Go through the following data and transcribe exactly the stretch of lines from the one holding "border-top:3px solid #a21caf;" to the one holding "position:absolute; left:33px; top:662px;", both included.

Source data
+---+

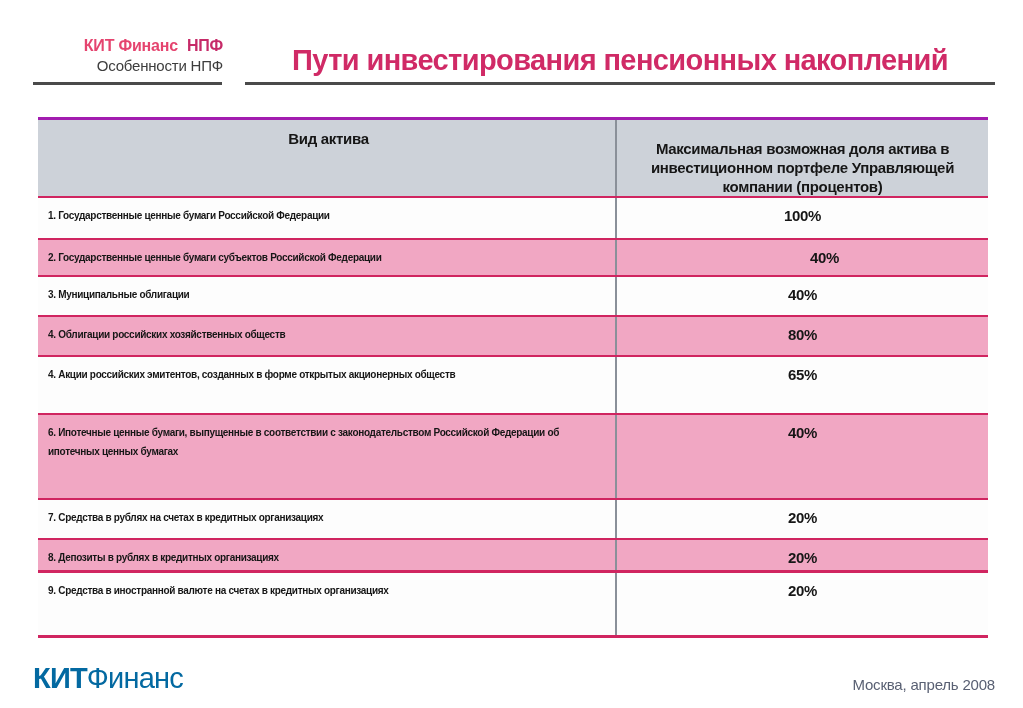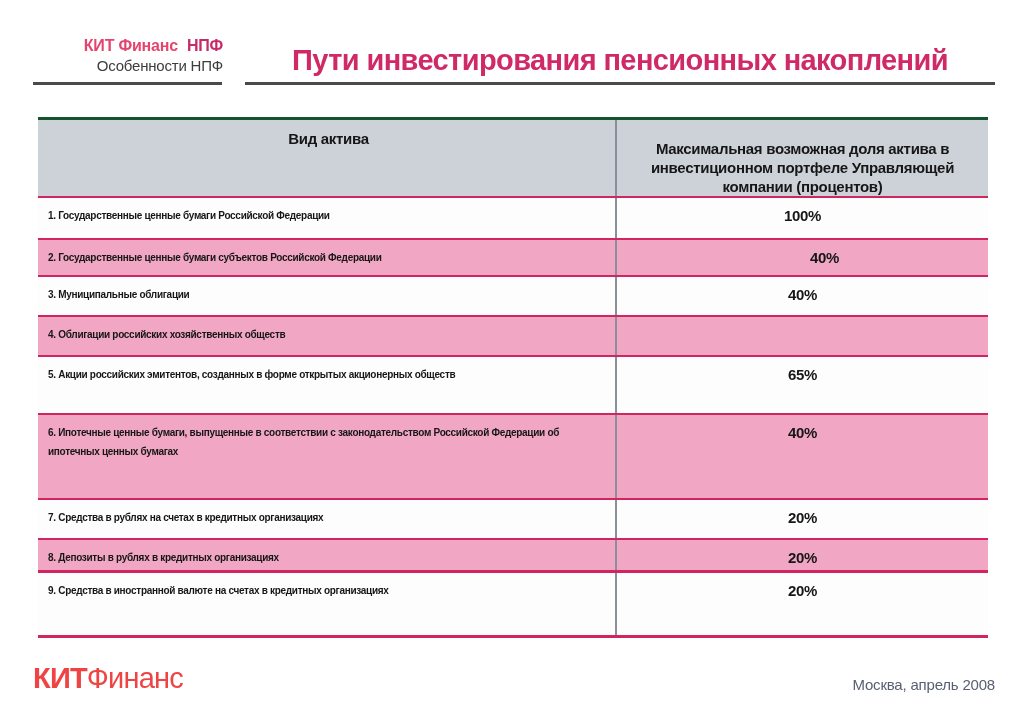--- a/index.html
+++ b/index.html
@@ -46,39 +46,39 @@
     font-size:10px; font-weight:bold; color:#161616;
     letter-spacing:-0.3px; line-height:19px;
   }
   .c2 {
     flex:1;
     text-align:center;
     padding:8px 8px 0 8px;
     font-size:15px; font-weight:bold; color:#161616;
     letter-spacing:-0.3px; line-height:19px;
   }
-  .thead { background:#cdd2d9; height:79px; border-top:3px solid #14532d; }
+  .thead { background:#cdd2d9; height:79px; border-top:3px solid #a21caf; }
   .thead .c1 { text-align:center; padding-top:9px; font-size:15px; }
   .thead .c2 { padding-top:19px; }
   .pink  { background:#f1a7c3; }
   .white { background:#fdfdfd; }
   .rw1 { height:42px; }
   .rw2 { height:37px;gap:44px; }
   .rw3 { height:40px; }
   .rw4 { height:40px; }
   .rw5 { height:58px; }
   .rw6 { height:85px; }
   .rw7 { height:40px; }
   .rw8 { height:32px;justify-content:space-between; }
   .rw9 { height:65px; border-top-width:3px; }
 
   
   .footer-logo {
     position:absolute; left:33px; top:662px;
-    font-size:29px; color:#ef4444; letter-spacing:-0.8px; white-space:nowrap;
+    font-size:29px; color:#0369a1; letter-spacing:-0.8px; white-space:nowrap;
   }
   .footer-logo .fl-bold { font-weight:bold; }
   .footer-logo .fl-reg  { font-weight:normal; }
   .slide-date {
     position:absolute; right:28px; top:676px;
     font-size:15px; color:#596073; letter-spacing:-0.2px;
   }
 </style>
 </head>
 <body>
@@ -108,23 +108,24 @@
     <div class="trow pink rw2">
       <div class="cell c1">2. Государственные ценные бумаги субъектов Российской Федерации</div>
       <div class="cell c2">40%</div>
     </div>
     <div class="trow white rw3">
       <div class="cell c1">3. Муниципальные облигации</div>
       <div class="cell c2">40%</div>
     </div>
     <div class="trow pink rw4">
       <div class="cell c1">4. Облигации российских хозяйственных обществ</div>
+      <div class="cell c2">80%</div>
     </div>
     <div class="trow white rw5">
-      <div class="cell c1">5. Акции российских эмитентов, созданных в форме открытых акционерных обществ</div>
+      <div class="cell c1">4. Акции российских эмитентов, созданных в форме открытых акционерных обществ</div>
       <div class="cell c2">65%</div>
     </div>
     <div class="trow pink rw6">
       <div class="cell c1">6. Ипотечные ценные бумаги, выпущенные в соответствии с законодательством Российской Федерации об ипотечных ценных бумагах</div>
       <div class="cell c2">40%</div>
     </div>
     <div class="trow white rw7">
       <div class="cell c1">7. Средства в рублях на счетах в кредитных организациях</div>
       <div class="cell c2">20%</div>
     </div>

+---+

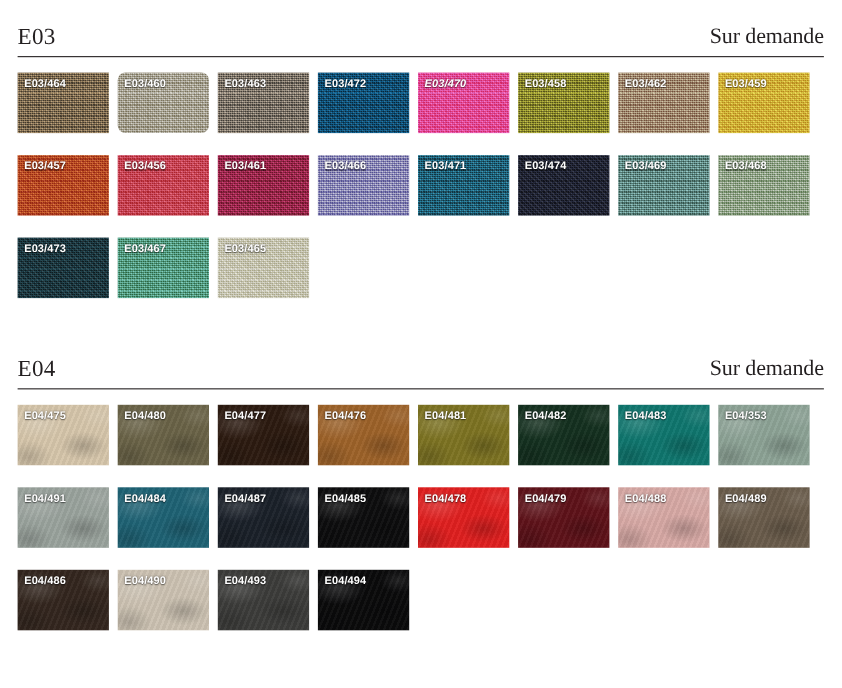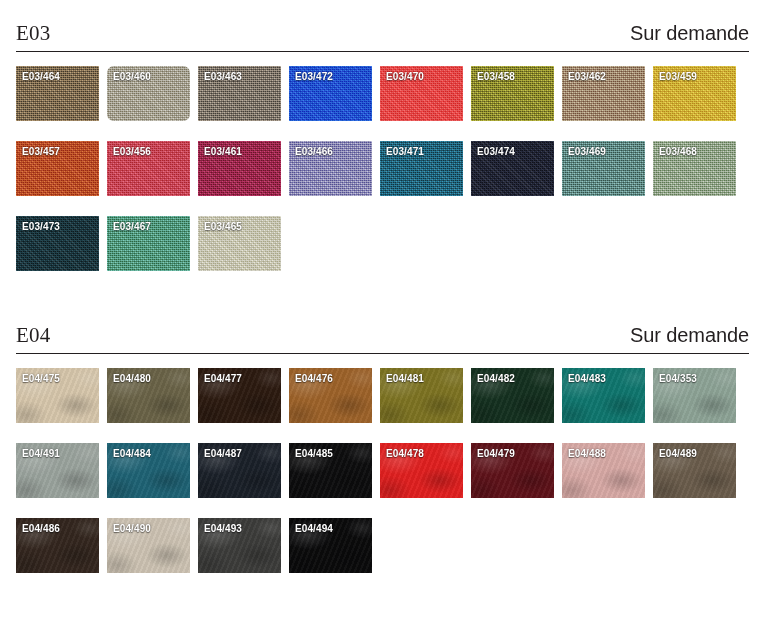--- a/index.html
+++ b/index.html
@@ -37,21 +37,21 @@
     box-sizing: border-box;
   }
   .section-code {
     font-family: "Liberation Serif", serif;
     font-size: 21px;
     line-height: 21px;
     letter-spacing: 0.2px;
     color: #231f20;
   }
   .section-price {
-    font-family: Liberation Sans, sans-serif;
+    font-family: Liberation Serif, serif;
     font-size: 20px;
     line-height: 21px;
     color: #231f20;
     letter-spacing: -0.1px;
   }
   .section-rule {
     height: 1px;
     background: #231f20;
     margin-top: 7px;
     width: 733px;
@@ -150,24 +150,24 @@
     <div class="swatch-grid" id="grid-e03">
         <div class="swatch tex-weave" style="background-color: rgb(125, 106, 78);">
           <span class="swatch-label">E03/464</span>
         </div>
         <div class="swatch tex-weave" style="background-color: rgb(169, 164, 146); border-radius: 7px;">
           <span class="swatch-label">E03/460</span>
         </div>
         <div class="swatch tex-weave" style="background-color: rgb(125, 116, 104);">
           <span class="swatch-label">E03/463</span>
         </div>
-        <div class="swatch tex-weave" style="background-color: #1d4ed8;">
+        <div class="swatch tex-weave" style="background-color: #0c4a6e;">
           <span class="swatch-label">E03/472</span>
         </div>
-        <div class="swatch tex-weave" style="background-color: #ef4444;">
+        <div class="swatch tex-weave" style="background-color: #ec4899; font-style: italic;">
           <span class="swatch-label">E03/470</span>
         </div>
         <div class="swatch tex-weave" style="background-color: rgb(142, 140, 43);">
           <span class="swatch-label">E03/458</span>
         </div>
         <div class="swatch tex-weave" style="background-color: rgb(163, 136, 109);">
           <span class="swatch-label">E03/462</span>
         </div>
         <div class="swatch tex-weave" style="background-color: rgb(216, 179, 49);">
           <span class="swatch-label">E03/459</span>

+---+

* _Solution_
+  .thead { background:#cdd2d9; height:79px; border-top:3px solid #a21caf; }
   .thead .c1 { text-align:center; padding-top:9px; font-size:15px; }
   .thead .c2 { padding-top:19px; }
   .pink  { background:#f1a7c3; }
   .white { background:#fdfdfd; }
   .rw1 { height:42px; }
   .rw2 { height:37px;gap:44px; }
   .rw3 { height:40px; }
   .rw4 { height:40px; }
   .rw5 { height:58px; }
   .rw6 { height:85px; }
   .rw7 { height:40px; }
   .rw8 { height:32px;justify-content:space-between; }
   .rw9 { height:65px; border-top-width:3px; }
 
   
   .footer-logo {
     position:absolute; left:33px; top:662px;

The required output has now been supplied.